Shapses Sue A, Riedt Claudia S
Department of Nutritional Sciences, Rutgers University, New Brunswick, New Jersey, USA.
J Nutr. 2006 Jun;136(6):1453-6. doi: 10.1093/jn/136.6.1453.
Of the U.S. population, 65% is either overweight or obese, and weight loss is recommended to reduce co-morbid conditions. However, bone mobilization and loss may also occur with weight loss. The risk for bone loss depends on initial body weight, age, gender, physical activity, and conditions of dieting such as the extent of energy restriction and specific levels of nutrient intake. Older populations are more prone to bone loss with weight loss; in women, this is due at least in part to a reduced dietary Ca intake and/or efficiency of absorption. Potential hormonal mechanisms regulating bone loss during weight loss are discussed, including decreases in estrogen, leptin, glucagon-like peptide-2, growth hormone, and insulin-like growth factor-1, or an increase in cortisol. In contrast, the rise in adiponectin and ghrelin with weight reduction should not be detrimental to bone. Combining energy restriction with exercise does not necessarily prevent bone loss, but may attenuate loss as was shown with additional Ca intake or osteoporosis medications. Future controlled weight loss trials should be designed to further address mechanisms influencing the density and quality of bone sites vulnerable to fracture, in the prevention of osteoporosis.

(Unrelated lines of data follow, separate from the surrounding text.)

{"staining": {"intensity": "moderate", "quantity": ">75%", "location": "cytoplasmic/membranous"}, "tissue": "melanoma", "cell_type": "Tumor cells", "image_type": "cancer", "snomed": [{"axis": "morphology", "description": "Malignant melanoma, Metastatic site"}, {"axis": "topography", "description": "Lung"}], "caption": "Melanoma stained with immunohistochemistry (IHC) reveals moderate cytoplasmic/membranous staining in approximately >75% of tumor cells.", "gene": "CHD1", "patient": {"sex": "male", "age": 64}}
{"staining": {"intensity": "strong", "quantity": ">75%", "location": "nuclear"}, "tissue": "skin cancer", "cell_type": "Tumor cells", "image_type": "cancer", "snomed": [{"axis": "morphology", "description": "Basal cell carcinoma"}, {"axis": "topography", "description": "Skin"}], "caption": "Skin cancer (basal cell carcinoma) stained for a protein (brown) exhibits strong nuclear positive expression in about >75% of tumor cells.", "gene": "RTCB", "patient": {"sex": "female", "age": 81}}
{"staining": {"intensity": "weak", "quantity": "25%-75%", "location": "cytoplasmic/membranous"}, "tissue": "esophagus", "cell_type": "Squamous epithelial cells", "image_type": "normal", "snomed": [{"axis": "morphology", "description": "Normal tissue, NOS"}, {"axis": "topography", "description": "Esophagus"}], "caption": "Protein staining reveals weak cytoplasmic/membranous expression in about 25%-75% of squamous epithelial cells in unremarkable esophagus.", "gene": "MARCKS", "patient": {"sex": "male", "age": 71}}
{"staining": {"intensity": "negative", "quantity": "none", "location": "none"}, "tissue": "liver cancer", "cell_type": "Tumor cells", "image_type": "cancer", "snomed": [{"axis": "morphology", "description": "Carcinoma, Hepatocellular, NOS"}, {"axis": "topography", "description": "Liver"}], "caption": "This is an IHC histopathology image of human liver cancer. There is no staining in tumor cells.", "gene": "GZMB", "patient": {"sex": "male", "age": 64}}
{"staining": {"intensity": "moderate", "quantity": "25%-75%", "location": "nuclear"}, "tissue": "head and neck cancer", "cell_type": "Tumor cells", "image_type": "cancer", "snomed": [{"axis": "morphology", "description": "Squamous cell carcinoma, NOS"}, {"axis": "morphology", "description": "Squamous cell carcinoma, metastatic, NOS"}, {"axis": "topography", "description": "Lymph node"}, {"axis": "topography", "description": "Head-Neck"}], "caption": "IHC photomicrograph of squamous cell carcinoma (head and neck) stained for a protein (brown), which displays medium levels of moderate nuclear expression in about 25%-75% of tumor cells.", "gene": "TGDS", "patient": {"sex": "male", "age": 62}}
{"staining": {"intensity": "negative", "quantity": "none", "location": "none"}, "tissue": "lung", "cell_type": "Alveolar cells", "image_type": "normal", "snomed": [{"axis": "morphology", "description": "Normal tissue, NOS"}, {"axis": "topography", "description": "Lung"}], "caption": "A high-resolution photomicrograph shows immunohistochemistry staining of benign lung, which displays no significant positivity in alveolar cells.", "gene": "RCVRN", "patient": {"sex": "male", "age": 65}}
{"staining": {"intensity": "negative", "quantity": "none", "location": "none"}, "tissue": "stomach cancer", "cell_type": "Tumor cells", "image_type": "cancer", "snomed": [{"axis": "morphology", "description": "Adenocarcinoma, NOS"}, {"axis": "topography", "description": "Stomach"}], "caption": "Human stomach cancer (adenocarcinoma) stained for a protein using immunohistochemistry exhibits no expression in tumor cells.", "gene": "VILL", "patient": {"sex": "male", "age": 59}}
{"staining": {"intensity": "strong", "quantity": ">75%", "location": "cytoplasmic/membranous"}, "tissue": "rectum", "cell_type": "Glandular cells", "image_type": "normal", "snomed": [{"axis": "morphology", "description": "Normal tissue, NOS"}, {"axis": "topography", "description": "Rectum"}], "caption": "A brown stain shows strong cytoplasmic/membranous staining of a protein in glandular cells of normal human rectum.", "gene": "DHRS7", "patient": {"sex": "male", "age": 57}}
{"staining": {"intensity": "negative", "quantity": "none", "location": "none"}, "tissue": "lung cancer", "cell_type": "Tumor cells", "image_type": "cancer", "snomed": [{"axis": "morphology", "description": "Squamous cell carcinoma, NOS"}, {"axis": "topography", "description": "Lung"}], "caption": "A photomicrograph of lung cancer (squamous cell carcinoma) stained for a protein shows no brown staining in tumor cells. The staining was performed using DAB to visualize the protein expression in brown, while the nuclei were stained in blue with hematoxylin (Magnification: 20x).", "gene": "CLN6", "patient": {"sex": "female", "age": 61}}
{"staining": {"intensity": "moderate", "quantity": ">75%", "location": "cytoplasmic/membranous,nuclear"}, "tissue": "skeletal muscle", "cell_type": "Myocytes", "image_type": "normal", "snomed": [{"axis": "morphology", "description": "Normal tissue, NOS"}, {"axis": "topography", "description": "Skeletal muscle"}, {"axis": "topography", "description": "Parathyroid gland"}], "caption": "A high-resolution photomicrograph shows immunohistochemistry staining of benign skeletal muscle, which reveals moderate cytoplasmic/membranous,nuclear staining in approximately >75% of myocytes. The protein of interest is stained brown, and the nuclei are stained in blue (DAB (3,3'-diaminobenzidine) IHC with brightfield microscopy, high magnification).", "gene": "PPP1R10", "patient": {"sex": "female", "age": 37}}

在美国人口中,65%的人超重或肥胖,建议通过减肥来减少合并症。然而,减肥过程中也可能发生骨质动员和流失。骨质流失的风险取决于初始体重、年龄、性别、身体活动以及节食情况,如能量限制程度和特定营养素摄入水平。老年人群在减肥时更容易发生骨质流失;在女性中,这至少部分归因于饮食中钙摄入量的减少和/或吸收效率降低。文中讨论了减肥期间调节骨质流失的潜在激素机制,包括雌激素、瘦素、胰高血糖素样肽 -2、生长激素和胰岛素样生长因子 -1 的减少,或皮质醇的增加。相比之下,减肥过程中脂联素和胃饥饿素的升高对骨骼应该没有损害。将能量限制与运动相结合不一定能预防骨质流失,但可能会像额外摄入钙或使用骨质疏松症药物那样减轻骨质流失。未来的对照减肥试验应旨在进一步研究影响易骨折骨部位密度和质量的机制,以预防骨质疏松症。